Focus is trained on a succession of typical cases — a teenage girl felled by meningitis, an adult male burn victim. While their purview omits excessive gore, instance of 5-year-old boy with an infected throat wound (due to swallowing a fish bone) is tough to watch, particularly when the child is forcibly outfitted with a nostril I.V. tube. Most graphic is climactic seg when a woman undergoes a Caesarean birth, with fortunate consequences for both mother and offspring.
Out of context, staff might be considered hard-hearted, but we come to understand how a “new financial order” has rendered them all necessary cashiers in a system that can survive by providing service only for hard currency. Since most locals put off that financial doom until the last minute, trying every traditional-medicine and prayerful alternative first, hospitals like Donka become “a place where people are left to die.”

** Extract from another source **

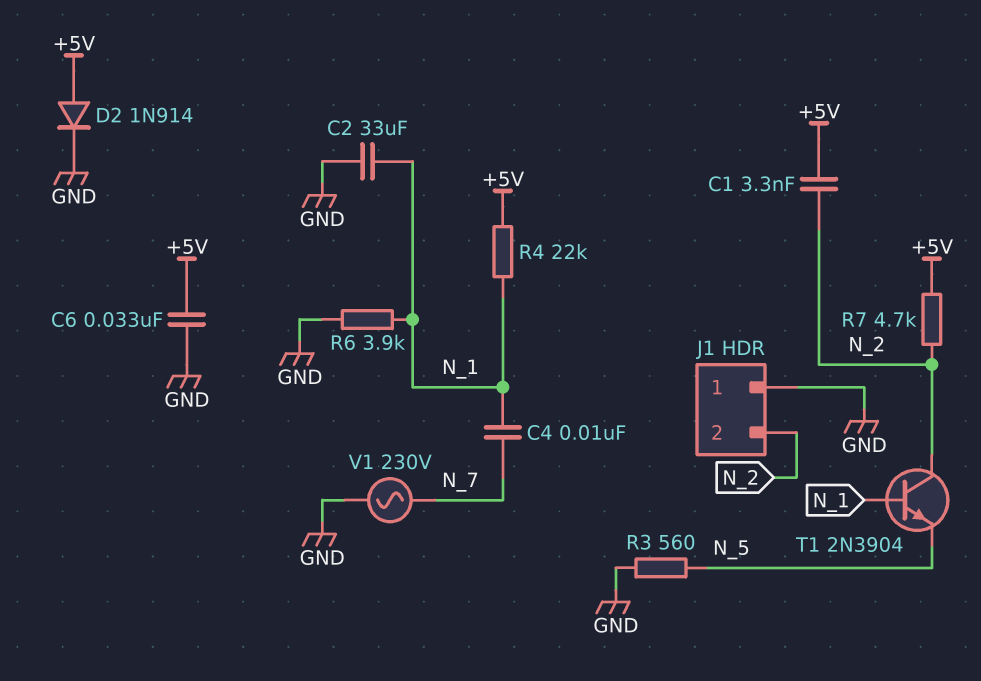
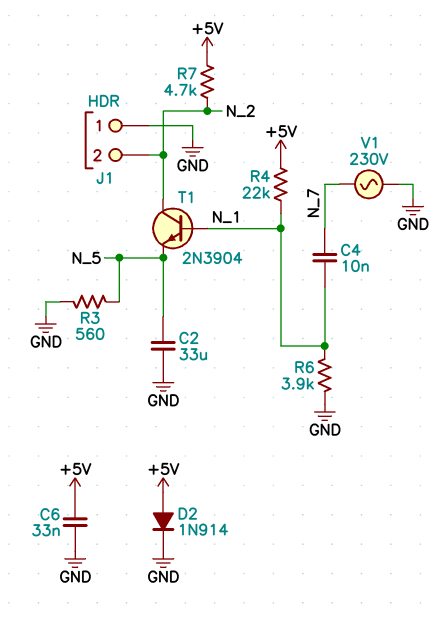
C1: 3.3nF (+5V, N_2) -> none
C2: 33uF (GND, N_1) -> 33uF (GND, N_5)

New facilities are being built, with upgraded equipment, at a cost no doubt huge to the government and its co-funders. Whether this will ultimately benefit the myriad poor is left unexamined. Steely heroism of the resident medicos, however, is clear. They function as well as they can. Docu doesn’t lay on tragic music or commentary to make its point — there’s no need to manipulate our emotions here.
Tech aspects are adequate, English proffered in both subtitling of dialogue (French and Malinke) and in overall narration.